March 2023
Jenny Feal
Jenny Feal arrived in Miami without any art or materials—“just two hands,” she says, “and energy.” For the Havana-born, Lyon-based artist, visiting Florida was to be in a place of familiarity, where the weather, smells, and Spanish language summoned her back to her homeland of Cuba. She thus turned to her surroundings as a source material, taking walks and returning to the residency house with all sorts of objects: plants, shoes, coconuts.
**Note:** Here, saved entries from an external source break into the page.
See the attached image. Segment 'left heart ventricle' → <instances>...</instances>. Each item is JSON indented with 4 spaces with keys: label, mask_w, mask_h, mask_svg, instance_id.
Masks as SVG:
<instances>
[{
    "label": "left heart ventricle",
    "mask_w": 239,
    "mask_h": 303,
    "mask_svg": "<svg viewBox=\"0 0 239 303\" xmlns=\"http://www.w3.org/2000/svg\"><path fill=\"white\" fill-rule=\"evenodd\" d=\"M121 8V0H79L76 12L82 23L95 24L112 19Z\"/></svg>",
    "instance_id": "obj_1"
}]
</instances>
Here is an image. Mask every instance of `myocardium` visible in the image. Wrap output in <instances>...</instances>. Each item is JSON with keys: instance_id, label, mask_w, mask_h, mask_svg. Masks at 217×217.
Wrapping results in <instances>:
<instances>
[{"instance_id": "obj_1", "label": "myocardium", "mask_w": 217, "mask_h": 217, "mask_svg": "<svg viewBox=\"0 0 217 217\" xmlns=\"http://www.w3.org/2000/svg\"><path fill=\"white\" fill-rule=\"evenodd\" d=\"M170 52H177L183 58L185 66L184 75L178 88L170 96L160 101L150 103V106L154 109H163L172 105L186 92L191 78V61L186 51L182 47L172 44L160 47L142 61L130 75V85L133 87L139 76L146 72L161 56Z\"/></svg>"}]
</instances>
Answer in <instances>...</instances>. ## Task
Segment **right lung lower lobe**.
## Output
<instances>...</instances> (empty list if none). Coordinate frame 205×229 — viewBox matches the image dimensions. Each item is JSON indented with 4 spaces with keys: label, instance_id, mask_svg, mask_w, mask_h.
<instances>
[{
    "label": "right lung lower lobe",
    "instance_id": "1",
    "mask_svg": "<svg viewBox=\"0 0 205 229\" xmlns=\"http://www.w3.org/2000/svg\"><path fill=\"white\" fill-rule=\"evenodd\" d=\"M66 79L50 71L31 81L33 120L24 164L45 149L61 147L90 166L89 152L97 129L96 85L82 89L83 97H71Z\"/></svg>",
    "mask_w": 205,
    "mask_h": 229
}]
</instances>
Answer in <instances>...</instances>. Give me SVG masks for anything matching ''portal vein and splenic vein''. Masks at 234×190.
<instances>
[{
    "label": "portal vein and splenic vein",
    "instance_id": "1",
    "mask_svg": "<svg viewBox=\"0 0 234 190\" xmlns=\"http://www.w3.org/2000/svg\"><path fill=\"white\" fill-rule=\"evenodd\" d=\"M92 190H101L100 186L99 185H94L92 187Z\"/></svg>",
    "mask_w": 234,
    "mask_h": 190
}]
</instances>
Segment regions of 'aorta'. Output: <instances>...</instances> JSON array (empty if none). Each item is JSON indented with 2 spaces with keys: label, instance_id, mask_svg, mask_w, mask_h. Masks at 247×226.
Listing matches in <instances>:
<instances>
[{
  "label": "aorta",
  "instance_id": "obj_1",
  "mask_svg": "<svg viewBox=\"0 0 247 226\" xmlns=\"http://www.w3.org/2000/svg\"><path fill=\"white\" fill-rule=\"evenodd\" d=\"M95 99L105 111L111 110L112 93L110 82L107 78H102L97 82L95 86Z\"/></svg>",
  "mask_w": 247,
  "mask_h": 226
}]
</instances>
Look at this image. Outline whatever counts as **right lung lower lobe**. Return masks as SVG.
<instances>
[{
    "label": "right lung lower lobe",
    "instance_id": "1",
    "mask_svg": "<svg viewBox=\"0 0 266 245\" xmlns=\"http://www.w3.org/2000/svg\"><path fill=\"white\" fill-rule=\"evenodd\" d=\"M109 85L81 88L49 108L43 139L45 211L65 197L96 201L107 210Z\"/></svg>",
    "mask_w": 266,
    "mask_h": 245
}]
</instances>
Using her favored mark-making elements of clay and water, she drew each item to scale, the resulting images wispy, reddish copies of reality. “It was not really about a topic but about form or color or maybe a way to have a joke between them,” Feal says of her studies. “I started to think about the history of the objects, which we cannot find in Europe—I have no more of this nature in my life now.” Such notions of loss and absence are core to her work, which is rooted in her Cuban identity and often responds to histories of migration and displacement. Feal is used to working on a much larger scale, however: she typically builds installations out of wicker, earthenware, wood, and other natural materials that together evoke a strange isolation, as if one arrived on the heels of another’s departure, and in their relocation of terrestrial matter recast habitual landscapes as sites of possibility.
Focusing on materials sourced from the Floridian environment allowed Feal to think more deeply about objects as vessels and metaphors, and all the meanings they can embody across time and geographic boundaries. Significantly, devoting her month to drawing also marked a valuable return to working on paper. “It was a break for me to take my time and discover new forms,” she says. “It was therapy.”